Mesajı Okuyun
Old 08-06-2011, 09:42   #2
üye32062

 
Varsayılan

T.C. YARGITAY

14.Hukuk Dairesi
Esas: 2006/6259
Karar: 2006/7652
Karar Tarihi: 28.06.2006


ÖZET: Kanunda öngörülen sınırları aşan sözleşmeler veya bunların devri hakkında tanık dinlenme olanağı yoktur. Bu gibi hallerde kira sözleşmesinin varlığı ancak yazılı delille kanıtlanabilir.

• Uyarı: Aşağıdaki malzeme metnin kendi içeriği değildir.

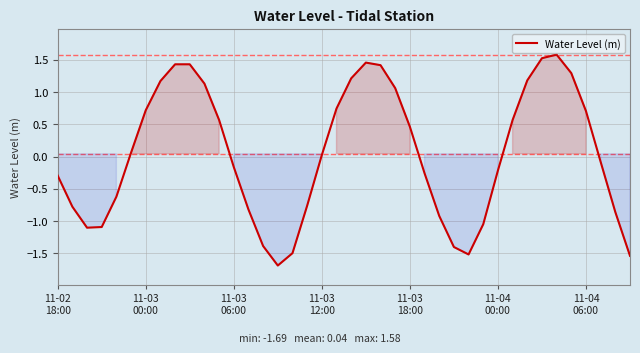

What is the difference between the maximum and minimum values?

3.3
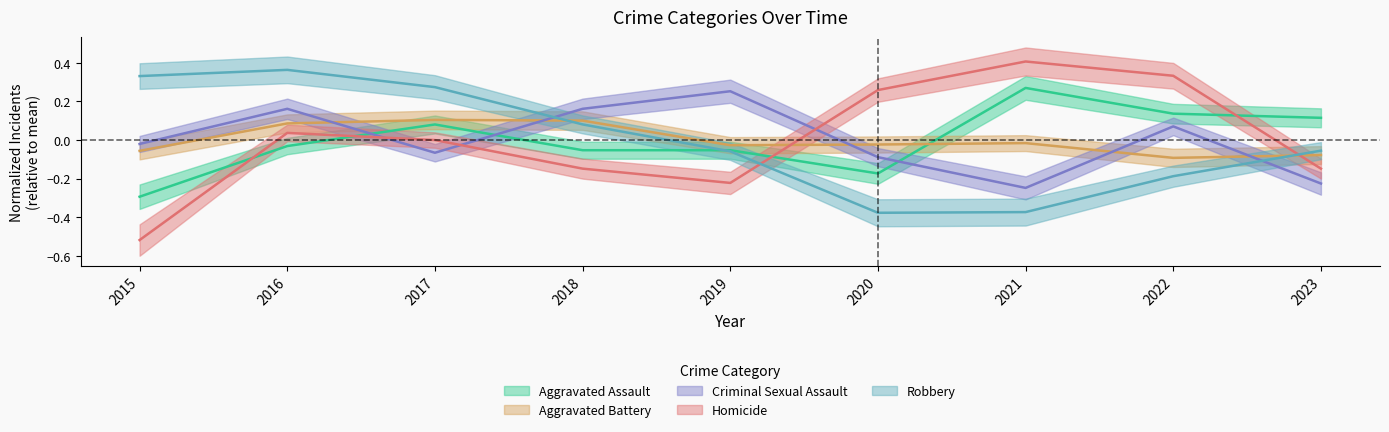

Where is the first local minimum for Criminal Sexual Assault?

2017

Somut olayda; mahkemece bu olgunun gözetilerek davalının tanık dinletme isteminin reddedilmesi isabetlidir.

(1086 S. K. m. 288)

Dava: Davacı vekili tarafından, davalı aleyhine 25.10.2004 tarihinde verilen dilekçe ile elatmanın önlenmesi ve ecrimisil istenmesi üzerine yapılan duruşma sonunda; davanın kabulüne dair verilen 21.9.2005 tarihli hükmün Yargıtay’ca tetkiki davalılar vekili tarafından istenilmekle süresinde olduğu anlaşılan temyiz dilekçesinin kabulüne karar verildikten sonra dosya ve içindeki tüm kağıtlar incelenerek gereği düşünüldü:

Karar: Dava, şahsi hakka dayalı elatmanın önlenmesi ve haksız işgal tazminatı istemlerine ilişkindir.

Mahkemece istem kabul edilmiş, hükmü davalı şirketler temyiz etmiştir.

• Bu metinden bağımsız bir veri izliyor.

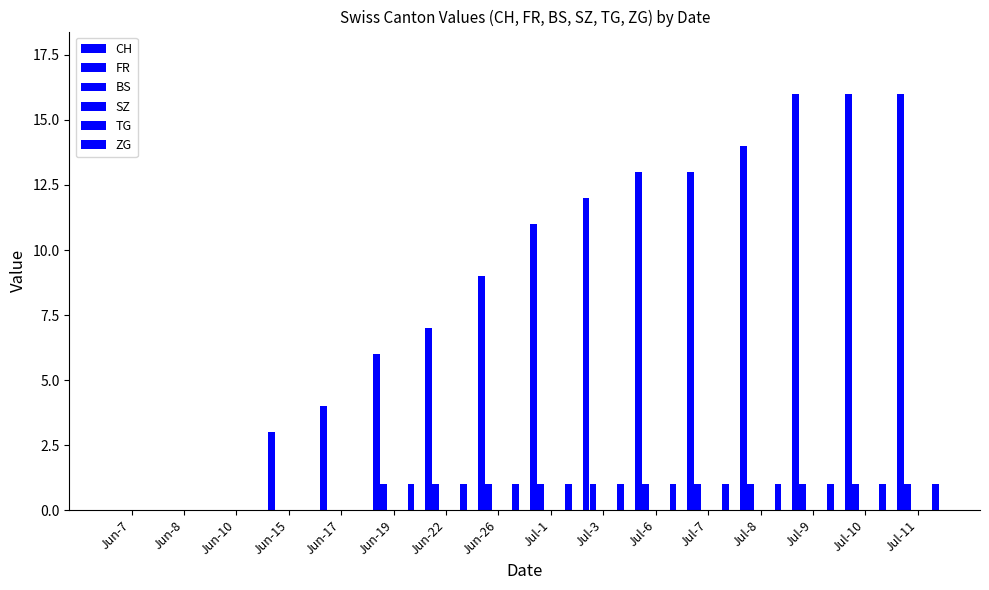

What is the sum of all CH values?

140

Davacının dayanağı 1412 parsel s. taşınmazın maliki dava dışı Mehmet Altıntaş ile yapılan 1.12.1993 başlangıç günlü kira sözleşmesidir. Dava konusu taşınmazın anılan kira sözleşmesi kapsamında kaldığı taraflar arasında uyuşmazlık konusu değildir.

Her ne kadar davalı yan davacının kiracısı olduğu taşınmazın onun ortağı bulunan şirketin borçları sebebiyle sözlü anlaşmayla davacıdan devralınarak kullanmakta olduğunu savunmuşsa da; buna ait yazılı bir delili ya da yazılı delil başlangıcı niteliğinde bir belgesi bulunmamaktadır.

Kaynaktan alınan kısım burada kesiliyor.